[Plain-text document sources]
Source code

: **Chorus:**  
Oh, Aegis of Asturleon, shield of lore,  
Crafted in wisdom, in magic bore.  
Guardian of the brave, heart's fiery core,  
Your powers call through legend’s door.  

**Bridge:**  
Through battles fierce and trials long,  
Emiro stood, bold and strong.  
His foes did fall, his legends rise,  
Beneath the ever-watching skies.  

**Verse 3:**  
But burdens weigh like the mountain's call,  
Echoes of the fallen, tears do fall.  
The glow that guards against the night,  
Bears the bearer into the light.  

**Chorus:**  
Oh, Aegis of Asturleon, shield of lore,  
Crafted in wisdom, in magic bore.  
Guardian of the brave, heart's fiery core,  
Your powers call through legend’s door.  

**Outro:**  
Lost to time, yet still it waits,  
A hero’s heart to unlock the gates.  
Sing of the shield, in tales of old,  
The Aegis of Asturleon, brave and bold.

> Prompt: Show all lines above that contain "bold".

> Reply:
Emiro stood, bold and strong.  
The Aegis of Asturleon, brave and bold.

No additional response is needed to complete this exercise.